Hello, I’m currently running an NMT experiment using the finetune.py from examples/seq2seq. With some research, I found the idea of leveraging pre-trained models instead of training from scratch. My model aims to translate pt_BR to es_ES, so my choice was to take advantage of https://huggingface.co/Helsinki-NLP/opus-mt-pt-ca which seemed from very proximate domains. I’m using the opus dataset pt_BR and es with 55M sentence pairs (with a quick qualitative analysis I believe this data has low/medium quality but is a very considerable amount). After doing the first run and, as this requires a huge amount of processing and costs $, some questions came to my mind, you can check my experiment on Weights and Biases: https://wandb.ai/jpmc/data/runs/3hahd13a?workspace=user-jpmc .
I’m having a huge inconsistency on the GPU Usage, as you can see from the link, I have 8 Tesla K80, and tried some batch_sizes that crashed earlier, while this one (32) crashed after 41h of training. Then, when lowered to 16, it crashed even earlier (check the system information in the other run from this experiment).
One epoch is estimated to take 60hours, is this correct? I have no experience in this problem with transformers.
The val_BLEU seems to drop but not the val_loss, is it possible that the bleu value is not being logged correctly? What could cause this?
This is my first time using the library, any advice on models and hyper-parameters I could tune? Should I train from scratch?
Hi, I’ve not tried seq-to-seq (I’ve been using BERT), and I’m not an expert, but I have a few suggestions.
I suggest you don’t train from scatch. Brazilian Portugese should be very close to standard Portugese, and Catalonian Spanish is probably quite close to standard Spansih. Much closer than randomly-initialized weights would be.
I suggest you start by fine-tuning with a much smaller sample of data, so that you can find out where the problems are, and get some suitable hyperparameters.
What do you suppose is happening at 17 hours and 35 hours? Is someone else sharing your system?
If you want to train a bit and then stop, and restart from the same place, you can save the model state-dict and the optimizer state-dict.
Hello, and thanks for the reply! Will do the fine-tuning with a smaller sample o data. Another question came to my mind, should I train a new tokenizer? How are new words handled when I use the finetune.py on my dataset?
I’m the only one in the system.
Will save the model and optimizer state-dict, this is helpful.
Why run the validation less frequently? Don’t make rushed decisions about the model’s performance?!

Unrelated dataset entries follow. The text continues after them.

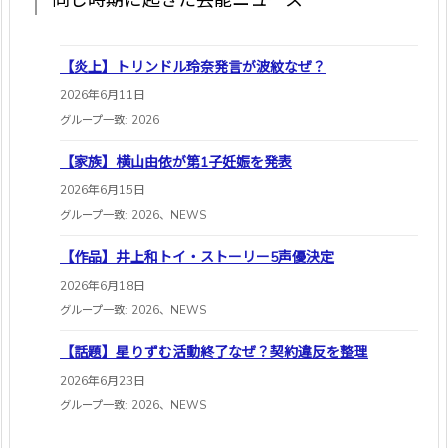
【炎上】トリンドル玲奈発言が波紋なぜ？
2026年6月11日
グループ一致: 2026
【家族】横山由依が第1子妊娠を発表
2026年6月15日
グループ一致: 2026、NEWS
【作品】井上和トイ・ストーリー5声優決定
2026年6月18日
グループ一致: 2026、NEWS
【話題】星りずむ活動終了なぜ？契約違反を整理
2026年6月23日
グループ一致: 2026、NEWS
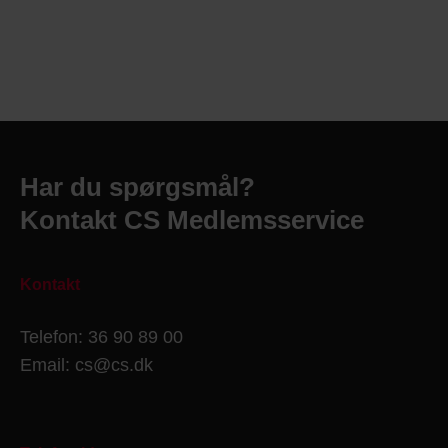
Har du spørgsmål?
Kontakt CS Medlemsservice
Kontakt
Telefon: 36 90 89 00
Email: cs@cs.dk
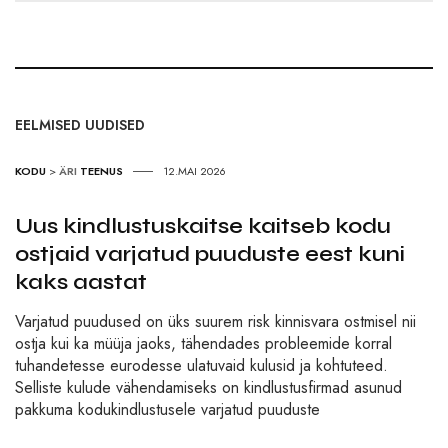
EELMISED UUDISED
KODU
>
ÄRI
TEENUS
12.MAI 2026
Uus kindlustuskaitse kaitseb kodu
ostjaid varjatud puuduste eest kuni
kaks aastat
Varjatud puudused on üks suurem risk kinnisvara ostmisel nii
ostja kui ka müüja jaoks, tähendades probleemide korral
tuhandetesse eurodesse ulatuvaid kulusid ja kohtuteed.
Selliste kulude vähendamiseks on kindlustusfirmad asunud
pakkuma kodukindlustusele varjatud puuduste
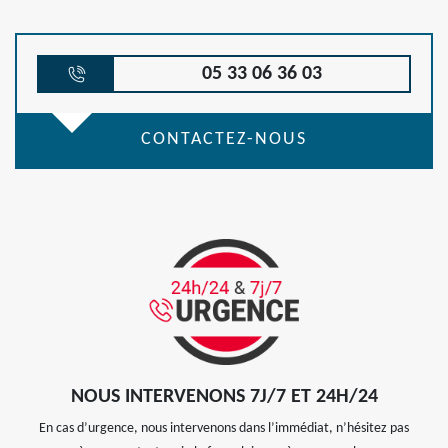
05 33 06 36 03
CONTACTEZ-NOUS
NOUS INTERVENONS 7J/7 ET 24H/24
En cas d’urgence, nous intervenons dans l’immédiat, n’hésitez pas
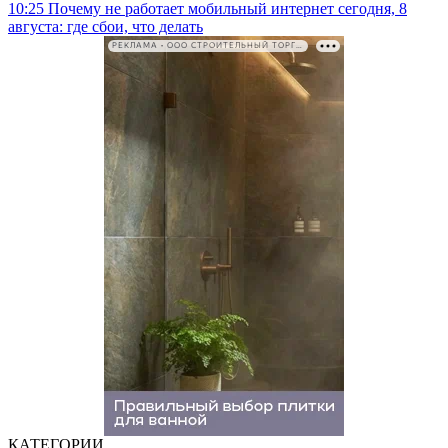
10:25
Почему не работает мобильный интернет сегодня, 8
августа: где сбои, что делать
РЕКЛАМА • ООО СТРОИТЕЛЬНЫЙ ТОРГОВЫЙ ДОМ «ПЕТРОВИЧ». ИНН: 7802348846
КАТЕГОРИИ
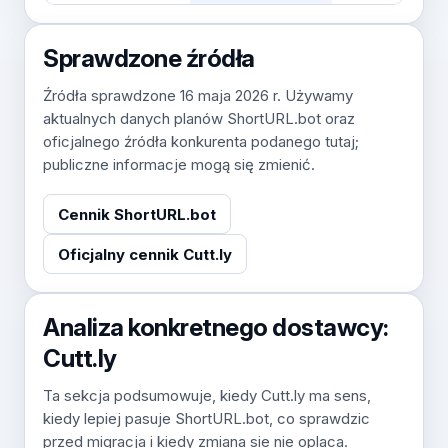
Sprawdzone źródła
Źródła sprawdzone 16 maja 2026 r. Używamy
aktualnych danych planów ShortURL.bot oraz
oficjalnego źródła konkurenta podanego tutaj;
publiczne informacje mogą się zmienić.
Cennik ShortURL.bot
Oficjalny cennik Cutt.ly
Analiza konkretnego dostawcy:
Cutt.ly
Ta sekcja podsumowuje, kiedy Cutt.ly ma sens,
kiedy lepiej pasuje ShortURL.bot, co sprawdzic
przed migracja i kiedy zmiana sie nie oplaca.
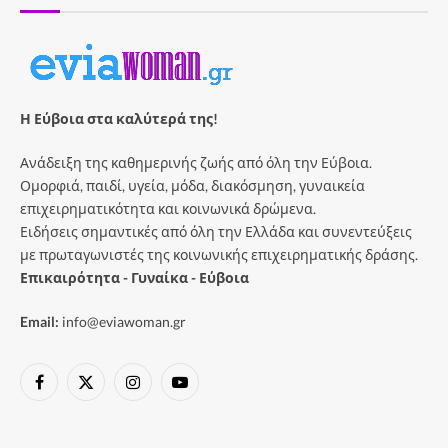
Η Εύβοια στα καλύτερά της!
Ανάδειξη της καθημερινής ζωής από όλη την Εύβοια.
Ομορφιά, παιδί, υγεία, μόδα, διακόσμηση, γυναικεία
επιχειρηματικότητα και κοινωνικά δρώμενα.
Ειδήσεις σημαντικές από όλη την Ελλάδα και συνεντεύξεις
με πρωταγωνιστές της κοινωνικής επιχειρηματικής δράσης.
Επικαιρότητα - Γυναίκα - Εύβοια
Email:
info@eviawoman.gr
Facebook
X
Instagram
YouTube
(Twitter)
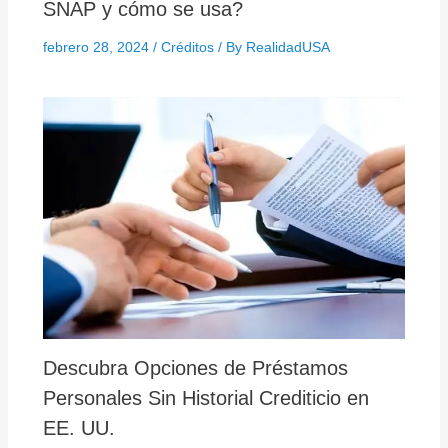
SNAP y cómo se usa?
febrero 28, 2024
/
Créditos
/ By
RealidadUSA
Descubra Opciones de Préstamos
Personales Sin Historial Crediticio en
EE. UU.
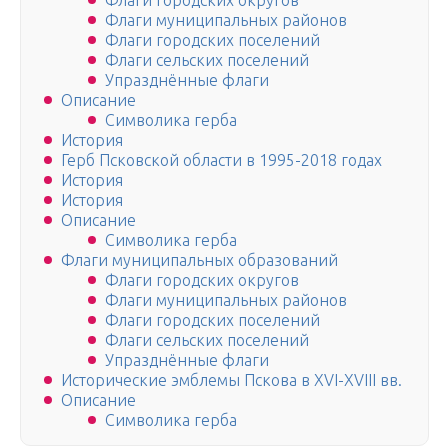
Флаги городских округов
Флаги муниципальных районов
Флаги городских поселений
Флаги сельских поселений
Упразднённые флаги
Описание
Символика герба
История
Герб Псковской области в 1995-2018 годах
История
История
Описание
Символика герба
Флаги муниципальных образований
Флаги городских округов
Флаги муниципальных районов
Флаги городских поселений
Флаги сельских поселений
Упразднённые флаги
Исторические эмблемы Пскова в XVI-XVIII вв.
Описание
Символика герба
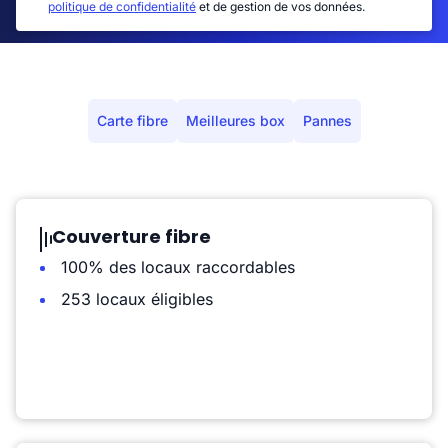
politique de confidentialité
et de gestion de vos données.
Carte fibre
Meilleures box
Pannes
Couverture fibre
100% des locaux raccordables
253 locaux éligibles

I think that training a new tokenizer would require training from scratch. As I said, I’m not an expert, but I would imagine you don’t need to train from scratch. You could have a look at what the tokenizer is actually doing with the Brazilian Portuguese words (how it is splitting them), and see if that looks reasonable. Maybe compare it with how it splits some standard Portuguese words.
Running validation takes time and memory, so you could run it only when necessary.
Closing here, the GPU usage is still inconsistent but the training problem was mainly due to bad quality data. Thanks @rgwatwormhill for the attention! I will be opening an issue at the github repo regarding GPU usage.